El Chino (Alberto Fujimori) y Mario Vargas Llosa




(Seix Barral, México, 1993)
   
Mario Vargas Llosa y Alan García
 
(Seix Barral, México, 1984)


                Para apuntalar su candidatura a la presidencia del Perú, el Movimiento Libertad —creado ex profeso por Mario Vargas Llosa y un grupo de amigos— se alió a dos partidos políticos de consabido cuño y raigambre derechista y democristiana: el Partido Popular Cristiano y Acción Popular, liderados, respectivamente, por Luis Bedoya Reyes y Fernando Belaunde Terry, quien ya había sido presidente del Perú dos veces: entre 1963 y 1968, y entre 1980 y 1985 —segundo periodo cuyo contexto aparece cáustica, violenta e hipotéticamente novelizado en la vertiente de Historia de Mayta (Seix Barral, 1984) donde actúa un alter ego del autor—. En tal coyuntura (idiosincrásica, social, política) sorprende y resulta contradictorio que Mario Vargas Llosa eligiera, precisamente y en medio de su campaña por la presidencia, el susodicho tema para una obra literaria que sería noticia en toda la aldea global (incluso más allá del idioma español), pues si bien en los mitológicos y libertarios ámbitos de la imaginación y de la creación universal (pintura, literatura, cine) es un tema que no sorprende, con numerosas variantes y muchas veces abordado, sí resulta revulsivo e iconoclasta para ciertas mentalidades cristianas (las que por antonomasia creen en Dios, van a la Iglesia, defienden la familia tradicional, se oponen al aborto, al divorcio, al uso del condón, a la inseminación artificial, a los matrimonios gays y a que éstos adopten hijos y los eduquen). 

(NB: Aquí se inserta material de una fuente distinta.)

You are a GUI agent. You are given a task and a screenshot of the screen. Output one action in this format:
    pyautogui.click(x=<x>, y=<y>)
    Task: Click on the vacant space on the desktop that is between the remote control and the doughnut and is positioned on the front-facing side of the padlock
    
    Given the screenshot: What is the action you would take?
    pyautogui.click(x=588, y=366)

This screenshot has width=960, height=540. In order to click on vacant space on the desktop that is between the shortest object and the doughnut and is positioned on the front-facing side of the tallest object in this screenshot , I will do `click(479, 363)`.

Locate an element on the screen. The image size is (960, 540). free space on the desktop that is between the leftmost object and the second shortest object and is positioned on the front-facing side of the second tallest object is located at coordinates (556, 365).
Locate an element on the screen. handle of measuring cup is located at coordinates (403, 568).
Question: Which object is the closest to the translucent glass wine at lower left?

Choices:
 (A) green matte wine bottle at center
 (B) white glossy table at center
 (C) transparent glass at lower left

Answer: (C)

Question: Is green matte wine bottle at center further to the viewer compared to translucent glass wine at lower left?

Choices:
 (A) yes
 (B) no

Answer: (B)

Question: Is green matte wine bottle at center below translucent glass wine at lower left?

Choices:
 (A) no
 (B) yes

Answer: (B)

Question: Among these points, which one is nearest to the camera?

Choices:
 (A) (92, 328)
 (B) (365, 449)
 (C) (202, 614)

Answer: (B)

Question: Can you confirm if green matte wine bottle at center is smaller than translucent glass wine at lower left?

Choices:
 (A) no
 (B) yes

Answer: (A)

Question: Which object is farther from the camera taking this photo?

La Anunciación, fresco de Fra Angelico (c. 1437)
Monasterio de San Marco, Florencia
      Por si no bastara, el novelista, que en su campaña se declaraba agnóstico (y por ende era tildado de ateo por sus enemigos y contendientes), sí juega, tal lúdico diocesillo bajuno (chaneque, lo llamarían en la región de Los Tuxtlas), con elementos sagrados para la iconografía cristiana y el culto católico. Por ejemplo, en el catorceavo capítulo: “El joven rosado”, utilizando como leitmotiv una estampita a color que vagamente reproduce una variante de La Anunciación (c. 1437) —fresco del monje dominico Fra Angelico (c. 1395-1455), que en este caso realizó en el Monasterio de San Marcos, en Florencia—, Mario Vargas Llosa hace un lego parafraseo y paráfrasis del canónico episodio donde el arcángel San Gabriel visita a la Virgen y le explica el misterio de la Encarnación. O el caso del niño Fonchito, quien semeja una inextricable mixtura de ángel y demonio (signado por la inocencia y cierta malicia maquiavélica), tiene “carita de Niño Jesús”, con “bucles dorados”, “blanquísimos dientes” y “grandes ojos azules”, por lo que resulta consecuente que pose de “pastorcillo en los Nacimientos del Colegio Santa María” (donde estudia la primaria), y que a don Rigoberto, su padre, si bien observa en silencio que físicamente no se parece en nada a él ni a su difunta madre, le parezca “Un querubín, un pimpollo, un arcángel de estampita de primera comunión”; quien no obstante, según le confiesa a la criada Justiniana, cuando escondido en lo alto del baño espía y observa a su madrastra que se desnuda “y se mete a la tina llena de espuma”, siente tan inefable exultación que para explicársela, le dice: “Se me salen las lágrimas, igualito que cuando comulgo”.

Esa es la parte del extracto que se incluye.